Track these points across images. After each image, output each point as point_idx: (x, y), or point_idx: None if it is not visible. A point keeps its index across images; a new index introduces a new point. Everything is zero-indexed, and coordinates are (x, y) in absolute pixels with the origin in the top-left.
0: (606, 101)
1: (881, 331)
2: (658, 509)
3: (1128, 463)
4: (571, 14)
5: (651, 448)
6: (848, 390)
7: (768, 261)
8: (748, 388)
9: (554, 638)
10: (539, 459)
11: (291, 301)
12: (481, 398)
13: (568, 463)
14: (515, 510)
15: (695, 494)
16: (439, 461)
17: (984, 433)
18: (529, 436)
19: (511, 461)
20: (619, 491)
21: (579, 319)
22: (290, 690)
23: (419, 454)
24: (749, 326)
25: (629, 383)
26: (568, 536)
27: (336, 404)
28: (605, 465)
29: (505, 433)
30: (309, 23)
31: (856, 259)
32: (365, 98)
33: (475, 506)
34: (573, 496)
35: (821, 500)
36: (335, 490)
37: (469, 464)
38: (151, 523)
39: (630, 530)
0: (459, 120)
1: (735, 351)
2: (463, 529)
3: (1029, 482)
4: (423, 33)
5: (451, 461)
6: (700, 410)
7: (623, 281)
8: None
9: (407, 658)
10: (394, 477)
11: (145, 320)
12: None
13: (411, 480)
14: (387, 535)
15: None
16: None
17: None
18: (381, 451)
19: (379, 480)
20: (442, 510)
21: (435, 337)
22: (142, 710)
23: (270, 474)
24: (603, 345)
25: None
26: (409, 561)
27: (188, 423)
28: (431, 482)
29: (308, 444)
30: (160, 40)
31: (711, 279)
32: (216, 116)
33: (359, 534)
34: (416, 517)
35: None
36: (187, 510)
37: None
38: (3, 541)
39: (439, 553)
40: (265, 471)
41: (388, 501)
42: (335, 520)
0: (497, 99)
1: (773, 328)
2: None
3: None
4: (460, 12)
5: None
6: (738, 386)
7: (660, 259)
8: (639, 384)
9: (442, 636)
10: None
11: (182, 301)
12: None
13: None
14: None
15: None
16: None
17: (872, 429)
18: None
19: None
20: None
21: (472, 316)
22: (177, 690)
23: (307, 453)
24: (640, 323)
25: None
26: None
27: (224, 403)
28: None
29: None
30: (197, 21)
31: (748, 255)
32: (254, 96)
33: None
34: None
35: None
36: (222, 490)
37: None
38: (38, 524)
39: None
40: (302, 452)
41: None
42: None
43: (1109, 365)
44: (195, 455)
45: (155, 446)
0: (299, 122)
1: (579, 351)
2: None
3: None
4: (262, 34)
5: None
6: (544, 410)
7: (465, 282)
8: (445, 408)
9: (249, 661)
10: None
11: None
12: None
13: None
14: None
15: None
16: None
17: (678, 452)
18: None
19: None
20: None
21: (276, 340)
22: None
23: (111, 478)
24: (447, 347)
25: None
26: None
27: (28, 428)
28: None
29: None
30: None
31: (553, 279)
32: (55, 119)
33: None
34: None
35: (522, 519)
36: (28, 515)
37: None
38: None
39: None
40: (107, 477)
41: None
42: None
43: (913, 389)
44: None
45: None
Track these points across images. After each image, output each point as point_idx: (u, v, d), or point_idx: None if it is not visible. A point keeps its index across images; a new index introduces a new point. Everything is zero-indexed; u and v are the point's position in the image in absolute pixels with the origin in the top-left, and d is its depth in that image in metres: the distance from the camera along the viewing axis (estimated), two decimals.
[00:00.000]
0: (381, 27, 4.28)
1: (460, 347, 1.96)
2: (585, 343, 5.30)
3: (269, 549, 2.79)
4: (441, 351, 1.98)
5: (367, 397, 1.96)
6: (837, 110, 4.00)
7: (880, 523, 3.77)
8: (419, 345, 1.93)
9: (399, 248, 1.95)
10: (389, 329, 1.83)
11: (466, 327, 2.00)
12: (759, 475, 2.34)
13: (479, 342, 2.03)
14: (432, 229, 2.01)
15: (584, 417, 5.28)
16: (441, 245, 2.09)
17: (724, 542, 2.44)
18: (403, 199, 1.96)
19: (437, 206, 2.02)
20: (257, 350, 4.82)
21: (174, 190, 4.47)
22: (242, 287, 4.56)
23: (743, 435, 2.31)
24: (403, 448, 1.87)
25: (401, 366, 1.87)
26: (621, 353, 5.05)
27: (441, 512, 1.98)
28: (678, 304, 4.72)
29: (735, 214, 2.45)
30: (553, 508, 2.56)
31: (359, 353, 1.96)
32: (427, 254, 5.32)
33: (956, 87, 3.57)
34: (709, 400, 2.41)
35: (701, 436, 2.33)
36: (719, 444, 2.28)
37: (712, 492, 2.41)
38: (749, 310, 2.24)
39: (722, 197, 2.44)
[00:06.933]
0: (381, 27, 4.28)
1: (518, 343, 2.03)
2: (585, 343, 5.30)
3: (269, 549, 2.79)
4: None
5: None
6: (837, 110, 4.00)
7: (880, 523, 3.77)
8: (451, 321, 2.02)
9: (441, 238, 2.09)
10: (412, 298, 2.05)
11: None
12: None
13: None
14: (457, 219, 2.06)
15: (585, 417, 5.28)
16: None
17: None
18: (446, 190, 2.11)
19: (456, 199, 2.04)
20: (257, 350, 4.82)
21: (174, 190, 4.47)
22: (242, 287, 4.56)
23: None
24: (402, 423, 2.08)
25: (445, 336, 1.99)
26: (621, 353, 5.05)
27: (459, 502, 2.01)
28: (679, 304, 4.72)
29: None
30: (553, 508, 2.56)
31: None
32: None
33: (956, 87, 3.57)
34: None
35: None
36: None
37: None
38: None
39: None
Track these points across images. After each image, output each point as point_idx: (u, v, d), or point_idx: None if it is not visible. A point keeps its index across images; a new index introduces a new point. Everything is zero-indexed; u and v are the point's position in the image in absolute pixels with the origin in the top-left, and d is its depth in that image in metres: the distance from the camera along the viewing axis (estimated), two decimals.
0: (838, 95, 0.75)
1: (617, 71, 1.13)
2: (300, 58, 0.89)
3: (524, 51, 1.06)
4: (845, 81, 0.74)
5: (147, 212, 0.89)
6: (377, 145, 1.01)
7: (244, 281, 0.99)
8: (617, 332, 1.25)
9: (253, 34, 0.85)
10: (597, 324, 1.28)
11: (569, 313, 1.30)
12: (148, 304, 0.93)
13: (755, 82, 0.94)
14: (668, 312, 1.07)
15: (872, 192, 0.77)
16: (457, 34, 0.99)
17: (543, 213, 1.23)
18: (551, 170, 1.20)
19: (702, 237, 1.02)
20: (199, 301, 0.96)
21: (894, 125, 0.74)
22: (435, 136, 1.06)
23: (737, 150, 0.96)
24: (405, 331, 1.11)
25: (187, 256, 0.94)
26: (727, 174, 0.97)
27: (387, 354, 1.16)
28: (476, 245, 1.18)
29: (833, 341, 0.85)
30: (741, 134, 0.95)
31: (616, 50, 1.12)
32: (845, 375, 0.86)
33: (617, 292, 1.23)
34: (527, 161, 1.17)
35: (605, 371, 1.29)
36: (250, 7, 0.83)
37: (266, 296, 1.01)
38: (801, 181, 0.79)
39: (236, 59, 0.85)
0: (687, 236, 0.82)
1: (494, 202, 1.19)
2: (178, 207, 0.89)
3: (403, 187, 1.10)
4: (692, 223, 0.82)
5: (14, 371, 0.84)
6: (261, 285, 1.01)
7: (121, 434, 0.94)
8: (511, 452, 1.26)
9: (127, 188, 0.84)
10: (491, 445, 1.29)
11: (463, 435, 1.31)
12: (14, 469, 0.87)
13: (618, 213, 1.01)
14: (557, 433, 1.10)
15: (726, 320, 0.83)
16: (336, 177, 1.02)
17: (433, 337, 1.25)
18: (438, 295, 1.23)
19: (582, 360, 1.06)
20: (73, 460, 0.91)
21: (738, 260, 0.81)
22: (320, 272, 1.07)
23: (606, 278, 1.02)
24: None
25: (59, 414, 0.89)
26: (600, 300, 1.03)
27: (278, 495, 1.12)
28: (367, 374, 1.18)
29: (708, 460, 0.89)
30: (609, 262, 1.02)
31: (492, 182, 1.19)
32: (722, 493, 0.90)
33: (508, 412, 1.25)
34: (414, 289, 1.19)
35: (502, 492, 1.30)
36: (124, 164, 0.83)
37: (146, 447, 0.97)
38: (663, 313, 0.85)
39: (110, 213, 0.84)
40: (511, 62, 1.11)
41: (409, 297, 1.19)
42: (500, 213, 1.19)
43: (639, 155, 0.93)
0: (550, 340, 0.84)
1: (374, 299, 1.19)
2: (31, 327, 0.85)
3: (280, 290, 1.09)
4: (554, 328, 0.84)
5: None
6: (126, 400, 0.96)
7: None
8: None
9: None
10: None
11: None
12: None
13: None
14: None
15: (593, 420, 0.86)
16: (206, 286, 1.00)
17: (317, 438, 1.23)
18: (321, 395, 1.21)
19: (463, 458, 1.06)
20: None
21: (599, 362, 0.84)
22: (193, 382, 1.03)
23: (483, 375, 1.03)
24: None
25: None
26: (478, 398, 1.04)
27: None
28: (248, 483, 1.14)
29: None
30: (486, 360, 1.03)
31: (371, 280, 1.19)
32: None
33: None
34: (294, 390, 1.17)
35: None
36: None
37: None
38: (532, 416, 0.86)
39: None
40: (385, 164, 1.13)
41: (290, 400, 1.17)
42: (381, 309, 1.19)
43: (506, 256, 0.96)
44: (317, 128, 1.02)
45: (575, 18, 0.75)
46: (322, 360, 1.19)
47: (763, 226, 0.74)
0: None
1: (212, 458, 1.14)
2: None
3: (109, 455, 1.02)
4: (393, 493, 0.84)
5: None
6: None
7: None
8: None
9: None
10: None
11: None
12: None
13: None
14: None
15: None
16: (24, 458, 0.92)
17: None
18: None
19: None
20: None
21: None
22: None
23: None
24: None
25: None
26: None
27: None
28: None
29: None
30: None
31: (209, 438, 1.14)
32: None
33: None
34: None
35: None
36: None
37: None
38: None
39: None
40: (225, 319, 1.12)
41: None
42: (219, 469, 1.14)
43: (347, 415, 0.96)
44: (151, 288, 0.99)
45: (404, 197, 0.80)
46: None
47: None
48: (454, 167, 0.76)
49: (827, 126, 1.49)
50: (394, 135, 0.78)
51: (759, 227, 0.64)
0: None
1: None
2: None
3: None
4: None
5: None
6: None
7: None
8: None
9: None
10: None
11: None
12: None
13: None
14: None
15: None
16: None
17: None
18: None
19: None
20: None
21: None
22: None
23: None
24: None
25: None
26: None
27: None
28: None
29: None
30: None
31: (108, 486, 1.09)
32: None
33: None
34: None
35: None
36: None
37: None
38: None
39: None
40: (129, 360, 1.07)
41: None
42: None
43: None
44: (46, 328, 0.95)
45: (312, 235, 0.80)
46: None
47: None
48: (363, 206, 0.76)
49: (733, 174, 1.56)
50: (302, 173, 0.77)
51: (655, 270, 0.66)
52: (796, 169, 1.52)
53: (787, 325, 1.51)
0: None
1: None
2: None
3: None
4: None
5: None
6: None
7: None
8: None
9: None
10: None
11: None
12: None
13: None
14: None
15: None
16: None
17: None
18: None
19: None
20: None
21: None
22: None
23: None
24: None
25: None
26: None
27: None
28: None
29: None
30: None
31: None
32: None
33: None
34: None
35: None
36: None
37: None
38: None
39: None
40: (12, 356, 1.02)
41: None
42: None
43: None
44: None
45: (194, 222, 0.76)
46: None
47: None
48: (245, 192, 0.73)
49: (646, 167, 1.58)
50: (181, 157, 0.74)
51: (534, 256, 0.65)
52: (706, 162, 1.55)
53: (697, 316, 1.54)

——————

* **What you have to do**
Please write out the material word for word from its first line through the line holding "25: (629, 383)", including both, and no line past it.

* **Result for this exercise**
Track these points across images. After each image, output each point as point_idx: (x, y), or point_idx: None if it is not visible. A point keeps its index across images; a new index introduces a new point. Everything is zero-indexed, and coordinates are (x, y) in absolute pixels with the origin in the top-left.
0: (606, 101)
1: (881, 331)
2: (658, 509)
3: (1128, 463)
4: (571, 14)
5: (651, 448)
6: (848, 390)
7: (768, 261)
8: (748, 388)
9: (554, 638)
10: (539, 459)
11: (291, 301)
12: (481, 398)
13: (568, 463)
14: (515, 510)
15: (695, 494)
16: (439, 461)
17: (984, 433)
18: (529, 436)
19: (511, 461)
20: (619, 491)
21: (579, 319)
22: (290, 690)
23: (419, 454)
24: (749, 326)
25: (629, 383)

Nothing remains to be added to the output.